Aponie a écrit :
Je ne suis pas assez savant pour mener plus à fond l'étude des représentations et des jugements sur le suicide, mais il serait bien intéressant d'étudier le rapport des collectivistes au suicide (communistes, utopistes: y a-t-il eu par exemple des tentatives de suicide dans l'histoire du familistère de Guise, et le cas échéant, quelles furent-elles les réactions ?).
Pour reprendre, d'abord, la pensée des collectivistes :
Michel Bakounine, dans
L'Instruction intégrale (in
L'Egalité, N°28-31, juin-juillet 1869), écrit par exemple que la révolte contre les lois naturelles passe par le suicide et affirme aussi que le suicide est un phénomène social (à l'instar 'de l'empoisonnement' et de 'l'homicide de fer') dont la reproduction annuelle ne peut être endiguée que par l'action de l'Etat en matière de changement politique. Pour un auteur comme Etienne Lesourd, qui a annoté les lettres de prison de Bakounine (
Dans les griffes de l'ours, 2010), Bakounine a même envisagé de se suicider à un temps de sa vie.

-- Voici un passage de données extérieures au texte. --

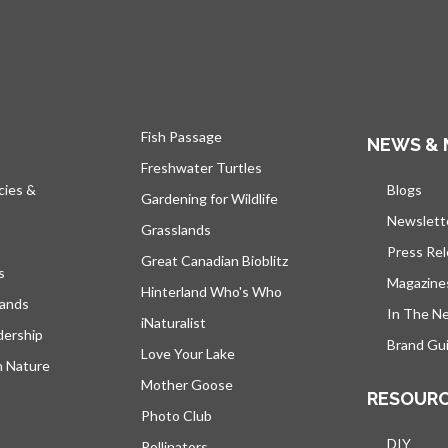
Fish Passage
NEWS & 
Freshwater Turtles
cies &
Blogs
s’ou
Gardening for Wildlife
Newslett
Grasslands
Press Re
Great Canadian Bioblitz
s
Magazine
Hinterland Who's Who
lands
In The N
iNaturalist
dership
Brand Gui
Love Your Lake
h Nature
Mother Goose
RESOUR
Photo Club
DIY
Pollinators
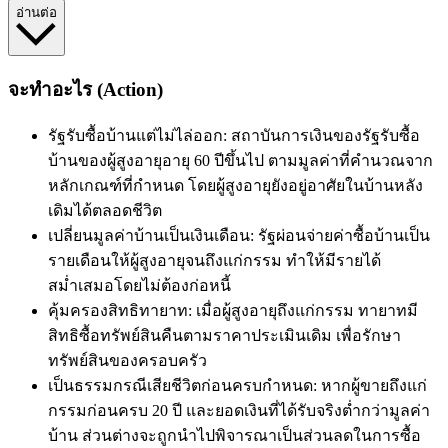
อ่านต่อ
จะทำอะไร (Action)
รัฐรับซื้อบ้านแต่ไม่ไล่ออก: สถาบันการเงินของรัฐรับซื้อ
บ้านของผู้สูงอายุอายุ 60 ปีขึ้นไป ตามมูลค่าที่คำนวณจาก
หลักเกณฑ์ที่กำหนด โดยผู้สูงอายุยังอยู่อาศัยในบ้านหลัง
เดิมได้ตลอดชีวิต
เปลี่ยนมูลค่าบ้านเป็นเงินเดือน: รัฐผ่อนจ่ายค่าซื้อบ้านเป็น
รายเดือนให้ผู้สูงอายุจนถึงแก่กรรม ทำให้มีรายได้
สม่ำเสมอโดยไม่ต้องก่อหนี้
คุ้มครองสิทธิทายาท: เมื่อผู้สูงอายุถึงแก่กรรม ทายาทมี
สิทธิซื้อทรัพย์สินคืนตามราคาประเมินเดิม เพื่อรักษา
ทรัพย์สินของครอบครัว
เป็นธรรมกรณีเสียชีวิตก่อนครบกำหนด: หากผู้ขายถึงแก่
กรรมก่อนครบ 20 ปี และยอดเงินที่ได้รับจริงต่ำกว่ามูลค่า
บ้าน ส่วนต่างจะถูกนำไปพิจารณาเป็นส่วนลดในการซื้อ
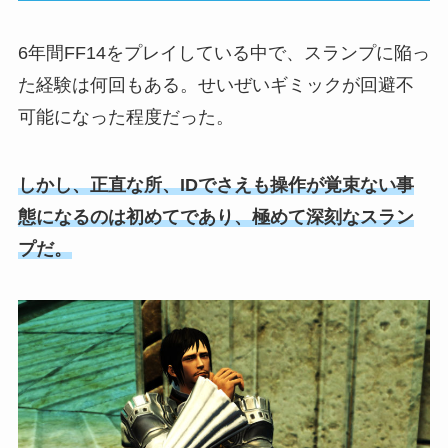
6年間FF14をプレイしている中で、スランプに陥っ
た経験は何回もある。せいぜいギミックが回避不
可能になった程度だった。
しかし、正直な所、IDでさえも操作が覚束ない事
態になるのは初めてであり、極めて深刻なスラン
プだ。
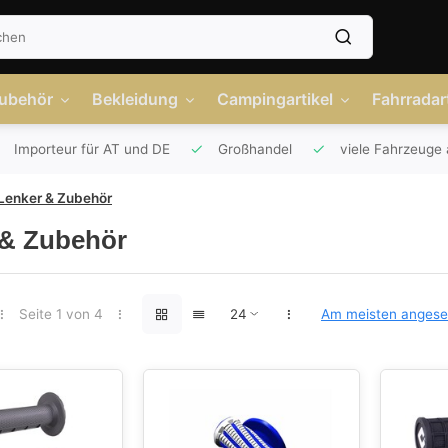
Zubehör
Bekleidung
Campingartikel
Fahrradart
Importeur für AT und DE
Großhandel
viele Fahrzeuge 
Lenker & Zubehör
 & Zubehör
Seite 1 von 4
Am meisten anges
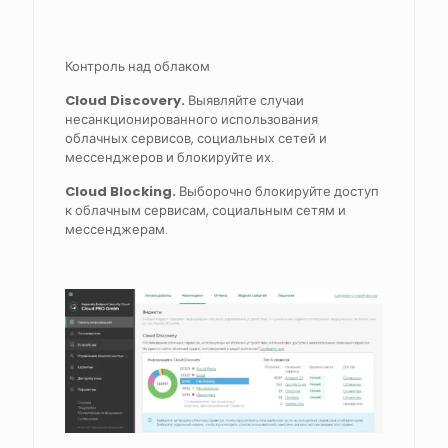
Контроль над облаком
Cloud Discovery.
Выявляйте случаи
несанкционированного использования
облачных сервисов, социальных сетей и
мессенджеров и блокируйте их.
Cloud Blocking.
Выборочно блокируйте доступ
к облачным сервисам, социальным сетям и
мессенджерам.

Robert Owen reste dans un schéma plus traditionnel et considère le suicide comme l'un des pêchés modernes.
Charles Fourier a un rapport assez complexe au suicide, peut-être en raison de sa confrontation émotionnelle et personnelle à la question, comme lorsque sa fille Hortense menace de se suicider (voir J. Beecher). Le suicide est un 'mal inévitable' et même une 'nécessité sociale ' (Gatti de Gamond Zoé,
Réalisation d'une commune sociétaire d'après la théorie de Charles Fourier, 1840, p. 57). Fourier écrit encore que le suicide résulte des 'jeux de hasard' (Fourier Charles, Oeuvres complètes, T. V, 1841, Livre II, Section III, p. 93). Nicholas Riasanovsky va même jusqu'à dire que, dans la pensée de Fourier, le suicide toucherait tout homme entrant en contact avec l'autre monde ou avec son existence précédente (Riasanovsky,
The Teaching of Charles Fourier, p. 94).
Saint-Simon, enfin, pensa à se suicider (Reybaud Louis,
Etudes sur les réformateurs contemporains ou socialistes modernes, 1841, p. 58), à l'heure de sa plus profonde misère. Reybaud s'appuie sur les mémoires du penseur et en cite un extrait en note de bas de page à l'appui.
J'attire aussi votre attention sur un ouvrage (que je n'ai pas lu) :
De la manie du suicide et de l’esprit de révolte, de leurs causes et de leurs remèdes (1840) de Claude-Joseph Tissot.